Daily Meditations

The Ninth Day of Christmas: A Time of Wonder

Sermon preached by Fr. Antony Hughes on Sunday, December 23, 2018 at St. Mary Orthodox Church in Cambridge, MA. 

As the Lord Jesus, the Incarnate Christ, opened his heart to us, let us also open our hearts and in the same way love without limits or boundaries. For there are no walls that we do not ourselves create, no closed doors or windows that we do not ourselves fabricate.

St. Paul writes in Ephesians that on the Cross Jesus broke down the “middle wall of hostility” that separated Jews from Gentiles. He actually was busy breaking down walls from the very beginning of his life. We are not only saved by the Cross we are saved by his birth and by his entire life. This salvation is accomplished first of all by the deification of human nature in the Incarnation and is therefore so much more than just the forgiveness of sins. It is primarily Communion with Him in Him and accomplished by Him.

Speaking again of “walls,” I think it is even more true to say that Jesus revealed that there are no real walls at all, only phantom walls we create in our minds. “Breaking down the middle wall of hostility” means that all the ideas that cause us to judge, to condemn, to hate, and to fear about our neighbors, those things that keep us apart, are truly just fabrications of our minds. There is a better way and that way is love.

Nothing has proven this to me more than my immersion in ministry with prisoners and ex-offenders. All of a sudden I began to realize that the little part of me that kept me and these men at arms-length has transformed into unconditional positive regard and radical acceptance. I am not sure when this happened, but it has. Fear has dissolved.

As one of the desert fathers remarked, “I have struggled all my life to see the human race as one.” It is a struggle because letting go of what we falsely believe separates us means letting go of our egos, the very thing that creates and feeds on division.

Last week we read the parable of the banquet. When the invited guests refuse to come the host sends his servant out into the highways and byways to invite the poor, the crippled, the blind, and the lame, those, in fact, who could never reciprocate the invitation. When there was still room the host sends him out again to compel still more to come so that the house would be filled. Some commentators believe that the host represents God and the servant represents the Son of God. I think they are right and the Genealogy confirms it.

In the gospel of the Genealogy we see the ancestry of the Jesus Christ. It is comprised of Jew and Gentile, male and female, saint and sinner, good and bad, young and old. It is as if God gathered together all the disparate parts of humanity in order to unite them all in himself. It is our belief that in Christ all are made one for he unites in his Person all of human nature, all that we as human share in common. It reminds me of that touching moment when Jesus looked out over the city of Jerusalem lamenting that he would love to gather the whole of the people together as a hen gathers her chicks under her wings, but they would not. This is precisely what the Son of God does in his Incarnation.

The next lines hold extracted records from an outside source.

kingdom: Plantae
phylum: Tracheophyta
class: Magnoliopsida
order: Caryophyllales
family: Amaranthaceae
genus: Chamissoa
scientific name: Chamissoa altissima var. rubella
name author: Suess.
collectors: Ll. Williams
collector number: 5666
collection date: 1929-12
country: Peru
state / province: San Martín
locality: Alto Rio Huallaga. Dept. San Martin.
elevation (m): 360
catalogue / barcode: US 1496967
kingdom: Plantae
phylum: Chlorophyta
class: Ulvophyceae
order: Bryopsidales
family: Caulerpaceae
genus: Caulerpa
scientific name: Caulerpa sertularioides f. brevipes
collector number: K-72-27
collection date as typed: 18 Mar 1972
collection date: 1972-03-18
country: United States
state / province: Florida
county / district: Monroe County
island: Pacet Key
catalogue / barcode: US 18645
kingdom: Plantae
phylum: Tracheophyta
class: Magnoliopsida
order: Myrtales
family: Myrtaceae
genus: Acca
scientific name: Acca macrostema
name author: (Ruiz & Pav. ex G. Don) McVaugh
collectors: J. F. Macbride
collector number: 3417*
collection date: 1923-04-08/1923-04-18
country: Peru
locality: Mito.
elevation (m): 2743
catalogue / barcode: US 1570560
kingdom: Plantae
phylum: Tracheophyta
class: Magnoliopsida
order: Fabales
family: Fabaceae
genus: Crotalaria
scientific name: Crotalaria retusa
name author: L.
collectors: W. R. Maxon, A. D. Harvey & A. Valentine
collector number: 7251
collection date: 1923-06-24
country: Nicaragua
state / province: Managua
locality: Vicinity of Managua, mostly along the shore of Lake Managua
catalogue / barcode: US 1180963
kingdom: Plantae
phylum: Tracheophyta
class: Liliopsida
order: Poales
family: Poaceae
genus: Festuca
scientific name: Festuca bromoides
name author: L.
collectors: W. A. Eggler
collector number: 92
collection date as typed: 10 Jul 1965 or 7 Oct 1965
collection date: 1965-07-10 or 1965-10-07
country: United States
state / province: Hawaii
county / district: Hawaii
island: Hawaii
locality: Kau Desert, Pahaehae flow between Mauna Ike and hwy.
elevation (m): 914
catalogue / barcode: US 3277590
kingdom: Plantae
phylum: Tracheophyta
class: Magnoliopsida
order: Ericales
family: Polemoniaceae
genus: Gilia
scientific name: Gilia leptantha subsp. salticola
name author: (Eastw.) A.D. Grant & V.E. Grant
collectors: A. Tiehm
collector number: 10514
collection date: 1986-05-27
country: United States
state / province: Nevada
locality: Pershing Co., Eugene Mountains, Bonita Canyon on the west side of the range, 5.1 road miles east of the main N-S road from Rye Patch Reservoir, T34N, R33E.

The Lord took upon himself all that we share in common, our nature, our brokenness, our hopes, our dreams, our despair, and even our sins in order to unite us to God and to one another in his Body. “What,” Paul writes, “can separate us from the love of Christ?” And then he offers a list that is meant as a resounding reply that nothing can! The sins and failings of the members of the Lord’s genealogy did not, could not stain his divine humanity just as ours’ cannot corrupt the image of God that defines our humanity. He assumes it all and therefore heals it all.

St. Paul celebrates the great inclusiveness of the Incarnation, writing that “because of his great love for us, God, who is rich in mercy, made us alive with Christ even when we were dead in transgressions – it is by grace you have been saved. And God raised us up with Christ and seated us with him in the heavenly realms in Christ Jesus.” (Ephesians 2:4-6) He raised us up in Christ into the heavenly places, already, now, all of us, in himself. There is a Man sitting on the throne of heaven and we are sitting with him in him. What an amazing Gospel this is! “To be spiritual,” write Rabbi Heschel, “is to be amazed.”

Paul’s vision is so much broader than that of most Christians. His is a cosmic vision. He tells us that Christ did everything in order to “fill all things with himself.” This Jesus Christ is not only the God-Man who saved us, he is at the same time the Alpha and the Omega, the Eternal Word of the Father, by whom, for whom, and in whom all things were created in heaven and in earth. The fact is that the truth of Who He is so unspeakably glorious that our imagination, our feelings, our theologies, our religions are incapable of forming even an approximate conception of him. So our minds must give way to wonder.

Carl Jung wrote, “If our religion is based on salvation, our chief emotion will be fear and trembling. If our religion is based on wonder, our chief emotion will be gratitude.” Christmas for me is the beginning of wonder.